#### DATA RECORDS

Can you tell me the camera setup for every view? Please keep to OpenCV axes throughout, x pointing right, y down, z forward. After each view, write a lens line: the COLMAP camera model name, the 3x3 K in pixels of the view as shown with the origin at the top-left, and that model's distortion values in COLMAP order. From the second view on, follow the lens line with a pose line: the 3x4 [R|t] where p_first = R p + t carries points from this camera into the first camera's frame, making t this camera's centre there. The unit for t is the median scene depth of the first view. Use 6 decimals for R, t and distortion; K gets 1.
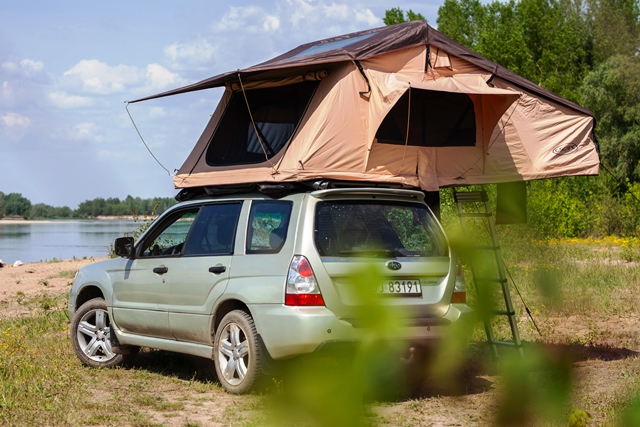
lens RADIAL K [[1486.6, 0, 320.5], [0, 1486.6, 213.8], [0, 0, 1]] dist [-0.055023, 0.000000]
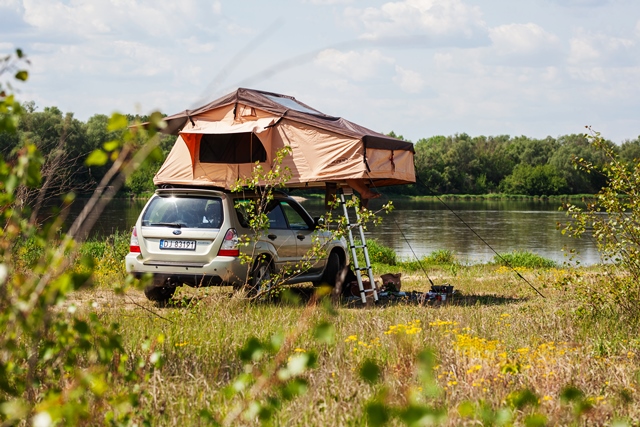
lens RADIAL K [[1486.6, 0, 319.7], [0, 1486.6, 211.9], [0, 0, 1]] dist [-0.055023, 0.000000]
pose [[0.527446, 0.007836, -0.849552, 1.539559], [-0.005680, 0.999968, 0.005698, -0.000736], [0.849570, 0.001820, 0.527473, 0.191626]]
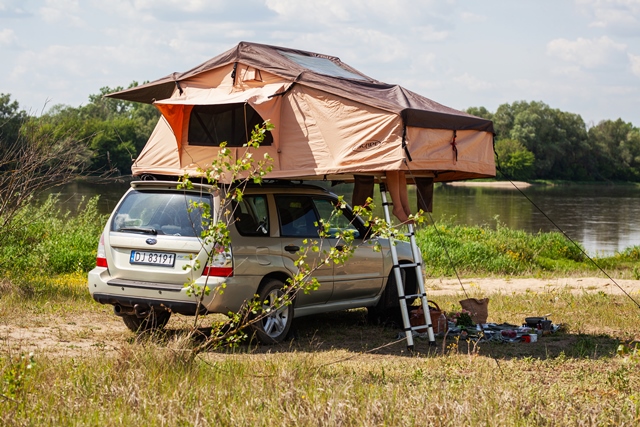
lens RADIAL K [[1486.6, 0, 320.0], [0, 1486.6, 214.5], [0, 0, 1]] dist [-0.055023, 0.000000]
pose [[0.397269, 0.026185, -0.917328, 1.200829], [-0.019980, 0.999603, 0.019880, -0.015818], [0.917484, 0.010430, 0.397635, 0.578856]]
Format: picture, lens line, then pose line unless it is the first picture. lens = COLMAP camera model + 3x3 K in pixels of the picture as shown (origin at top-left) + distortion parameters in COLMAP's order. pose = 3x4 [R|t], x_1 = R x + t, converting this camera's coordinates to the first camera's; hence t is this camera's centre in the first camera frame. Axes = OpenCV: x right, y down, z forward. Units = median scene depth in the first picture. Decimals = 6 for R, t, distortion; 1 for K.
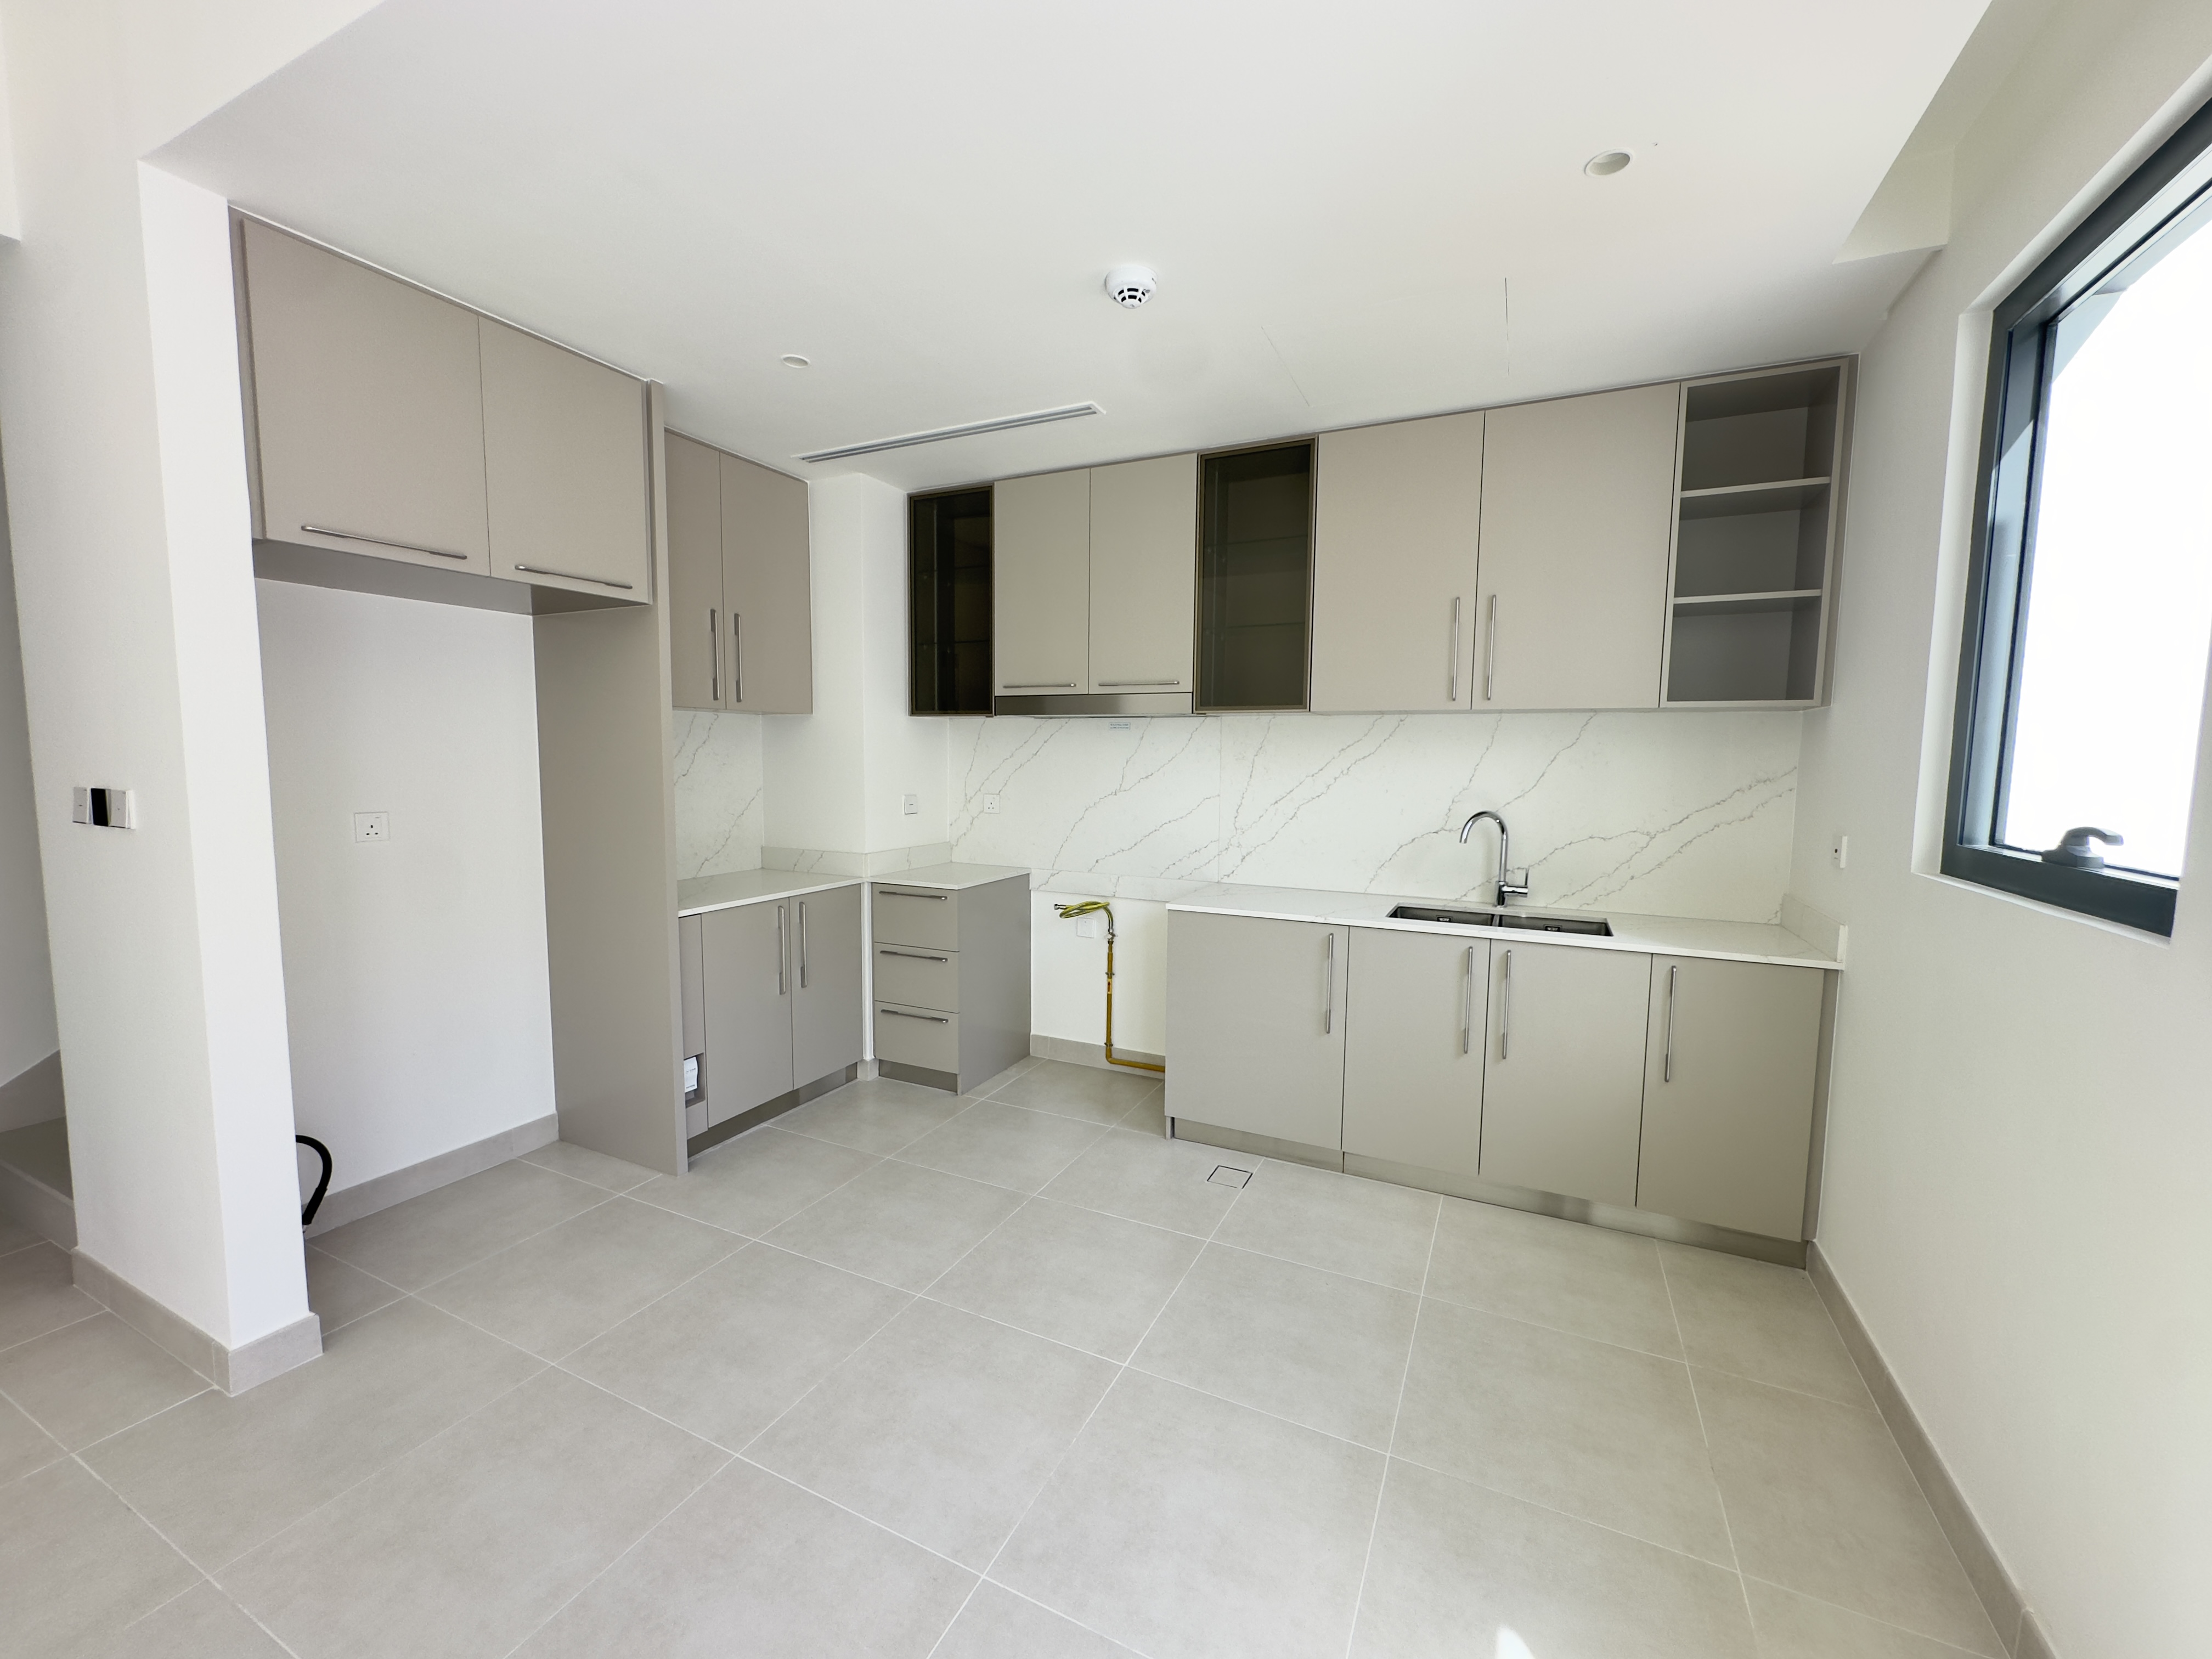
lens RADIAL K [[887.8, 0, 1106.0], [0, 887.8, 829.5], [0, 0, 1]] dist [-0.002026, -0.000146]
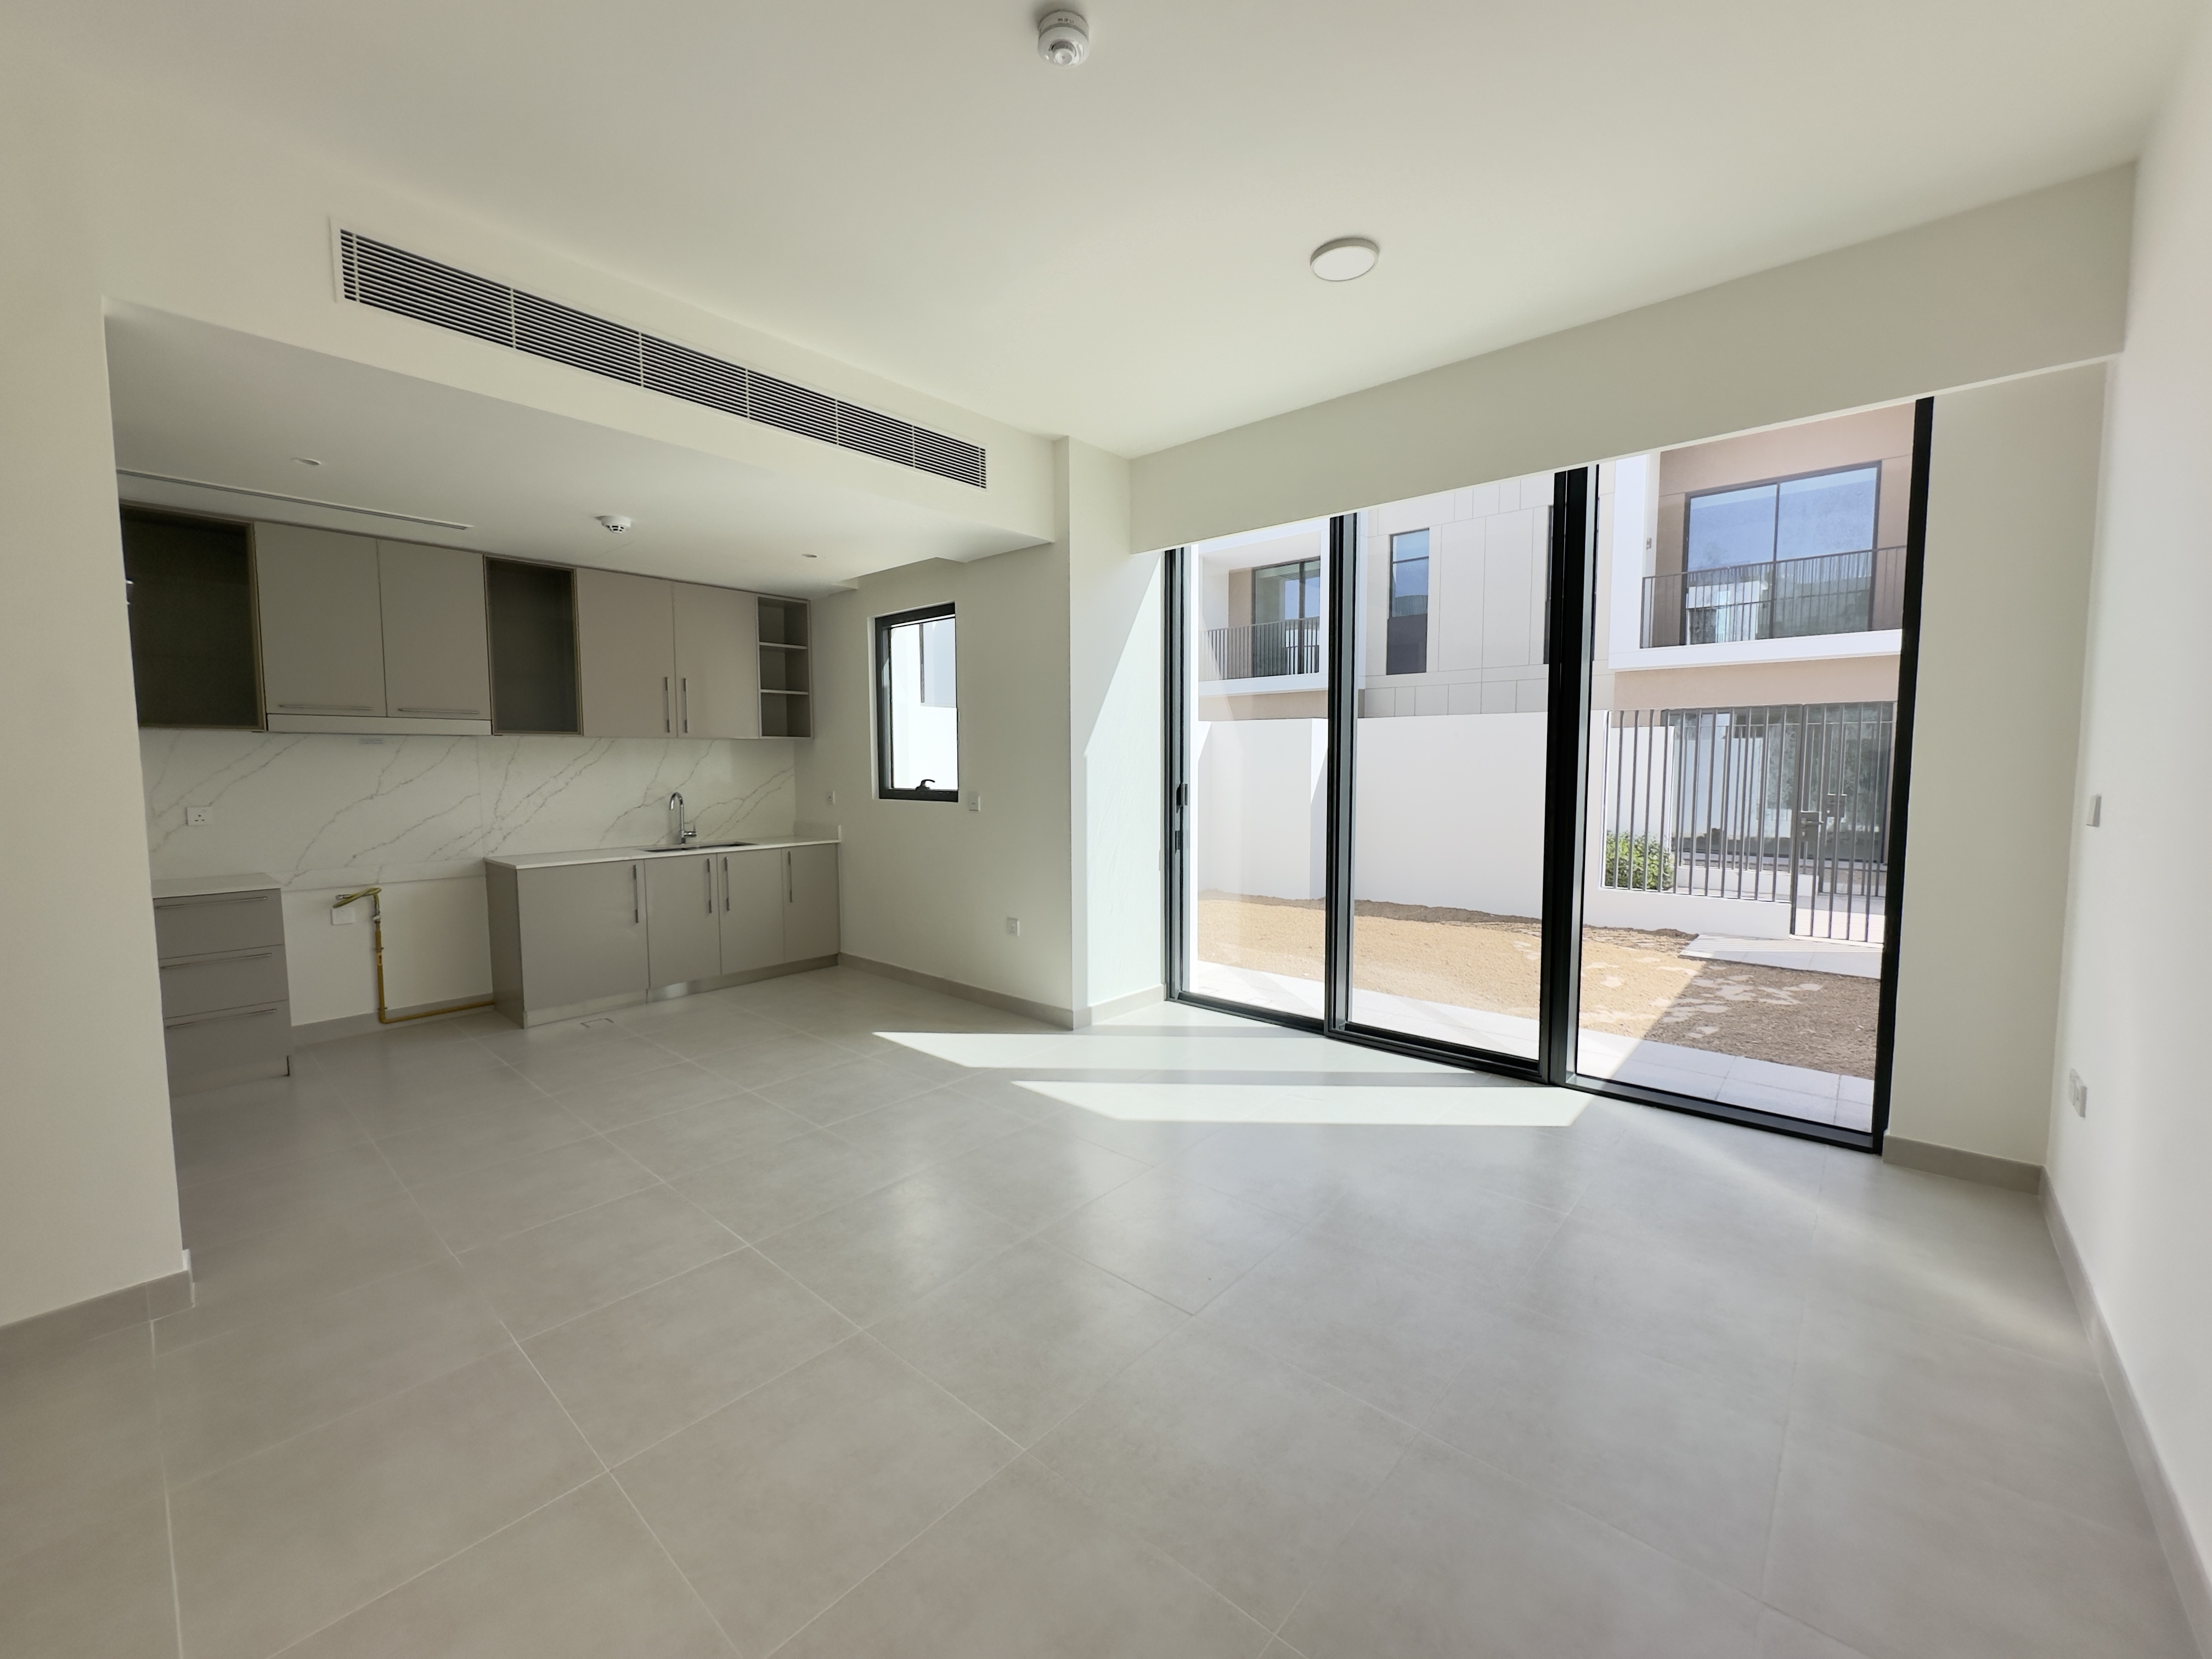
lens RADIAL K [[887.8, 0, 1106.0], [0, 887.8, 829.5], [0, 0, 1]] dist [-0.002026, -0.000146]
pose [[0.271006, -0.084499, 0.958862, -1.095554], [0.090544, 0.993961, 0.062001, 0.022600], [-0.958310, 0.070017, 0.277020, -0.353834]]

########

## WORK REQUIRED
When you print the records above, keep them exact and leave out the pictures.

## TASK OUTPUT
Can you tell me the camera setup for every view? Please keep to OpenCV axes throughout, x pointing right, y down, z forward. After each view, write a lens line: the COLMAP camera model name, the 3x3 K in pixels of the view as shown with the origin at the top-left, and that model's distortion values in COLMAP order. From the second view on, follow the lens line with a pose line: the 3x4 [R|t] where p_first = R p + t carries points from this camera into the first camera's frame, making t this camera's centre there. The unit for t is the median scene depth of the first view. Use 6 decimals for R, t and distortion; K gets 1.
lens RADIAL K [[1486.6, 0, 320.5], [0, 1486.6, 213.8], [0, 0, 1]] dist [-0.055023, 0.000000]
lens RADIAL K [[1486.6, 0, 319.7], [0, 1486.6, 211.9], [0, 0, 1]] dist [-0.055023, 0.000000]
pose [[0.527446, 0.007836, -0.849552, 1.539559], [-0.005680, 0.999968, 0.005698, -0.000736], [0.849570, 0.001820, 0.527473, 0.191626]]
lens RADIAL K [[1486.6, 0, 320.0], [0, 1486.6, 214.5], [0, 0, 1]] dist [-0.055023, 0.000000]
pose [[0.397269, 0.026185, -0.917328, 1.200829], [-0.019980, 0.999603, 0.019880, -0.015818], [0.917484, 0.010430, 0.397635, 0.578856]]
Format: picture, lens line, then pose line unless it is the first picture. lens = COLMAP camera model + 3x3 K in pixels of the picture as shown (origin at top-left) + distortion parameters in COLMAP's order. pose = 3x4 [R|t], x_1 = R x + t, converting this camera's coordinates to the first camera's; hence t is this camera's centre in the first camera frame. Axes = OpenCV: x right, y down, z forward. Units = median scene depth in the first picture. Decimals = 6 for R, t, distortion; 1 for K.
lens RADIAL K [[887.8, 0, 1106.0], [0, 887.8, 829.5], [0, 0, 1]] dist [-0.002026, -0.000146]
lens RADIAL K [[887.8, 0, 1106.0], [0, 887.8, 829.5], [0, 0, 1]] dist [-0.002026, -0.000146]
pose [[0.271006, -0.084499, 0.958862, -1.095554], [0.090544, 0.993961, 0.062001, 0.022600], [-0.958310, 0.070017, 0.277020, -0.353834]]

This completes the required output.